Game Development Community

Engine Crash with New Weapon DTS Model

by David Wyand · in Torque Game Engine · 03/18/2002 (10:04 am) · 4 replies

Greetings!

Well, I've been working on my LightWave to DTS exporter, and as I was testing out the generation of nodes, I've run into a problem that is crashing the FPS demo. Here's what's happening and what I've found out so far (I've been working on this for quite a few hours now):

I've created a weapon using LW that mimics the rifle in the demo. I then replace the existing weapon.dts file with my own. Just in case, I delete all of the compiled scripts that refer to the rifle (rifle.cs.dso, player.cs.dso, game.cs.dso). I then launch the Water World mission.

With the default player, I run up and grab the riffle ammo and then the rifle. No problem with the player equipping the new rifle and holding it in his hands. I then fire the rifle, and I get the following error:

Screenshot with error message

Interestingly, if I first pickup the rifle, and then walk over the ammo, I receive the same error.

My object is built with the following nodes in LW:
muzzlePoint
mountPoint
ejectPoint

which seem to be required based on the demo rifle. I've compared my LW generated object and the demo one in a Hex editor, and other than the obvious mesh differences and the fact that I export a Root node (ala MilkShape) as opposed to the 'Unassigned' one in the demo file, they appear to be identical.

I've looked through the SceneGraph::rezoneObject(SceneObject* obj) function that the above error occurs in, and have traced it as best as I can. It looks like it eventually calls an Interior:: based function that checks for zones. Unfortunately, this part of the Engine is currently over my head...

So, onto my questions:

1. Anyone have an idea as to what is going on? Ever experienced this yourself with a rifle replacement weapon? Any idea as to how this part of the engine functions?

2. Has anyone been able to replace the demo rifle with one that has been built in MilkShape using the 1_1_1 engine release? As my code relies heavily on this, it would be great if someone could send me a working DTS weapon that was created in MilkShape so I could disect it.

If you'd like to take a look at it, here's my DTS weapon:
weapon.dts

Thanks!

- LightWave Dave

About the author

A long time Associate of the GarageGames' community and author of the Torque 3D Game Development Cookbook. Buy it today from Packt Publishing!


#1
03/18/2002 (10:15 am)
I have never used the lightwave exporter, but I am assuming that it has something to do with either the weapon collision/bounds boxes or one of the dummies that are missing in the hierarchy. I am not sure how lightwaves exporter handles this, but in max it wont even export without every little thing being perfect.
#2
03/18/2002 (10:32 am)
Greetings!

Thanks for the reply, Brian. I am actually the one that is creating the LightWave exporter, so I can have it do whatever I want :o)

I've thought about the arrangement of nodes (or dummies as you've put it) and have tried to make it match the weapon.dts file in the demo.

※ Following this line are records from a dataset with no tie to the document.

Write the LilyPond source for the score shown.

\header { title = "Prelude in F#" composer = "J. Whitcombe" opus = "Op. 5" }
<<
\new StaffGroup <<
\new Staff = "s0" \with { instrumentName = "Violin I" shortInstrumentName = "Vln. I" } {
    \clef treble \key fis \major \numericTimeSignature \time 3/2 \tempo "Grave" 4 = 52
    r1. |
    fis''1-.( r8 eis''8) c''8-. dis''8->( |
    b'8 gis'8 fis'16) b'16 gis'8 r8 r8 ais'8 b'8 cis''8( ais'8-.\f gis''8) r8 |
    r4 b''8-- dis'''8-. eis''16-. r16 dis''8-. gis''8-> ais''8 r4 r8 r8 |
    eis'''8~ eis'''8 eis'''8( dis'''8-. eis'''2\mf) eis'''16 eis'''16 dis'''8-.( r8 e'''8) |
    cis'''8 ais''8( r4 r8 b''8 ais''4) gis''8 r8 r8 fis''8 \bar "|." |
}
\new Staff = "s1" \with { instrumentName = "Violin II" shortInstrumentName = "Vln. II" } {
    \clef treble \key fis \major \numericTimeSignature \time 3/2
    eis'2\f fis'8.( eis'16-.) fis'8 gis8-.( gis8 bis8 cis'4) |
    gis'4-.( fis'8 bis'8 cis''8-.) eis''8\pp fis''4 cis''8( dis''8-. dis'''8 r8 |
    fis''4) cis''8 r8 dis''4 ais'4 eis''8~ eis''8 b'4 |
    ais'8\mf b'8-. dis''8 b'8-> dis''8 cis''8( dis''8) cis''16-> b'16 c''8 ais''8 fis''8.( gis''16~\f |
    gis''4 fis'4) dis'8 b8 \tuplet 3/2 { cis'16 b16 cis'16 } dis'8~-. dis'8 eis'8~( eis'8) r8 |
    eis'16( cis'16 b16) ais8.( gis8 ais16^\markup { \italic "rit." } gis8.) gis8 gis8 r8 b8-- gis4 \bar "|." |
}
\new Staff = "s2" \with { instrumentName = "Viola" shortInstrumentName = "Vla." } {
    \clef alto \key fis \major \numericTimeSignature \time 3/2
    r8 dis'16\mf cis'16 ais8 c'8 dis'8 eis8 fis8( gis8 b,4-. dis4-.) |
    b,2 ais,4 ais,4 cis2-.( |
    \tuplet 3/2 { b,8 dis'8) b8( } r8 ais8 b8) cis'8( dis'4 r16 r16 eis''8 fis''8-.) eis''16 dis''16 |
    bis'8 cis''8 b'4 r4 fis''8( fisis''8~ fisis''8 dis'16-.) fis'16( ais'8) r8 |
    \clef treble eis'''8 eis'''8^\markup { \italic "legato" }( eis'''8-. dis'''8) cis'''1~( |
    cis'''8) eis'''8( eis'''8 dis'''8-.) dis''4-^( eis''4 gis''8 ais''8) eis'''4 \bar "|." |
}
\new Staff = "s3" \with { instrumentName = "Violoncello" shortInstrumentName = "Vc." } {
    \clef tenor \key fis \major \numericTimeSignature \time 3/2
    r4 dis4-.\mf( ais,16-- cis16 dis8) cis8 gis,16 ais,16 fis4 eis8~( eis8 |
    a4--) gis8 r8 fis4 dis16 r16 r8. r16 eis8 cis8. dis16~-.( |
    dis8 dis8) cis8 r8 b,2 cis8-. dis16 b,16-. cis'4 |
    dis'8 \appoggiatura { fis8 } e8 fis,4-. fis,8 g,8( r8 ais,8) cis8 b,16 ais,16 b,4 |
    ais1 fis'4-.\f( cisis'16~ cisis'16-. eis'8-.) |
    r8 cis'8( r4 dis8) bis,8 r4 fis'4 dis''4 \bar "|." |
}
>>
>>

As for collision/bounding boxes, I am creating a default box based one (which I've tested with static objects).

As all of my code is based off of the MilkShape exporter, I'd be curious if someone else has managed to replace the demo rifle using a MilkShape one. If it does work, then I'd like to compare the DTS files to try to determine where I've gone wrong.

- LightWave Dave
#3
03/18/2002 (1:26 pm)
Looks like something is going wrong with ejecting shell casings. The call stack when the assertion fires is:

ShapeBase::ejectShellCasing()
Debris::init()
SceneObject::setPosition()
SceneObject::setTransform()
SceneGraph::zoneInsert()
SceneGraph::rezoneObject()

I guess I would take another look at the eject point node.
#4
03/19/2002 (11:42 am)
Greetings!

Thanks for the suggestion, CJ. While the problem turned out not to be specifically tied to the ejectPoint node, your suggestion did get me thinking.

After comparing my DTS weapon to the demo one byte-by-byte, I discovered that I had a double (from LW) to float (for DTS) conversion error in my code. This was causing nodes to be placed out of range. As the engine wanted to place a shell at the ejectPoint node's out-of-bounds location, this was causing the crash.

A little fix and some Realm Wars later :o), and now I'm on my way again. I'll be posting my progress to the usual LightWave thread sometime today or tomorrow on how all of this has turned out.